Your goal:
Transcribe each entry exactly as it appears, leaving out any picture it holds.

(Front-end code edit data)
- - -

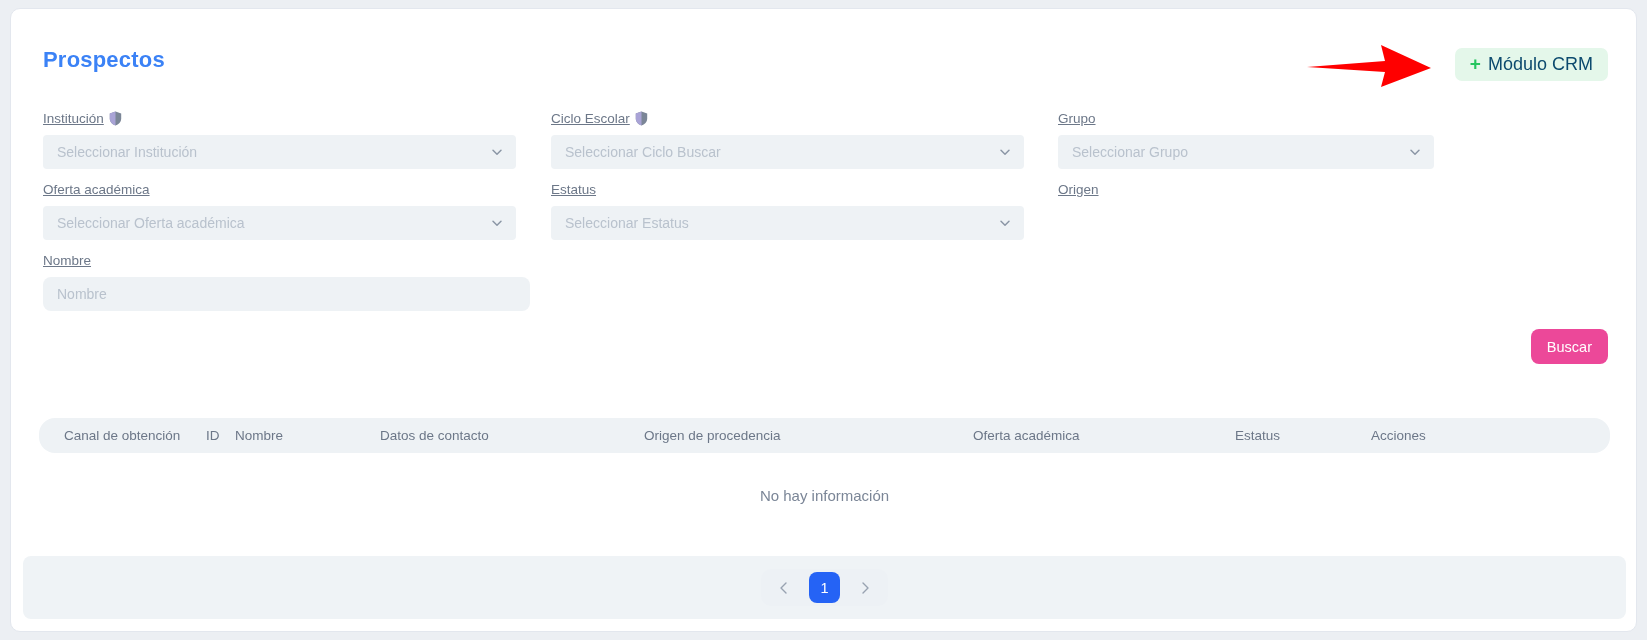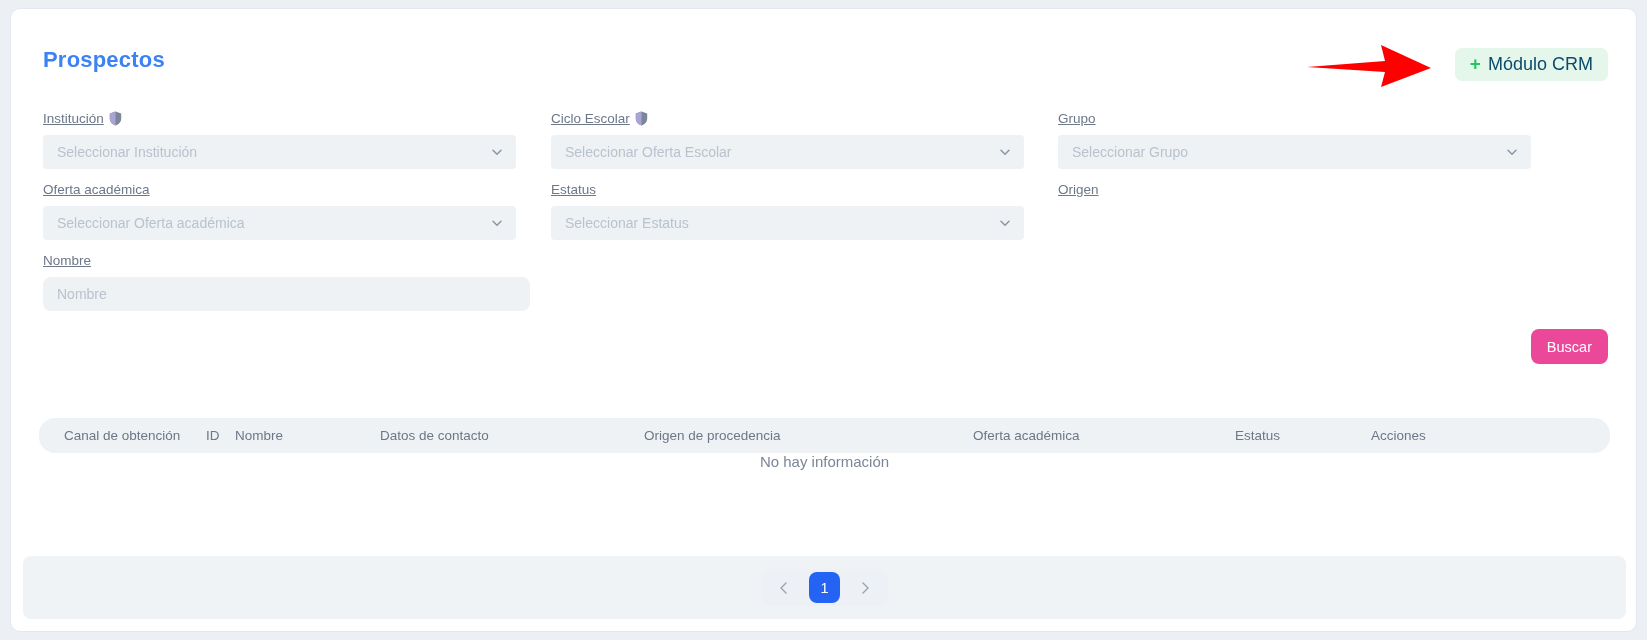--- a/index.html
+++ b/index.html
@@ -274,7 +274,7 @@
             </span>
           </div>
           <div class="fselect w-mid">
-            <span class="ph">Seleccionar Oferta Escolar</span>
+            <span class="ph">Seleccionar Ciclo Buscar</span>
             <span class="chev">
               <svg viewBox="0 0 14 14" width="14" height="14">
                   <path d="M3 5.3 L7 9.3 L11 5.3" fill="none" stroke="#8c97a6" stroke-width="1.5" stroke-linecap="round" stroke-linejoin="round"></path>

- - -

Solution to this task:
--- a/index.html
+++ b/index.html
@@ -274,7 +274,7 @@
             </span>
           </div>
           <div class="fselect w-mid">
-            <span class="ph">Seleccionar Oferta Escolar</span>
+            <span class="ph">Seleccionar Ciclo Buscar</span>
             <span class="chev">
               <svg viewBox="0 0 14 14" width="14" height="14">
                   <path d="M3 5.3 L7 9.3 L11 5.3" fill="none" stroke="#8c97a6" stroke-width="1.5" stroke-linecap="round" stroke-linejoin="round"></path>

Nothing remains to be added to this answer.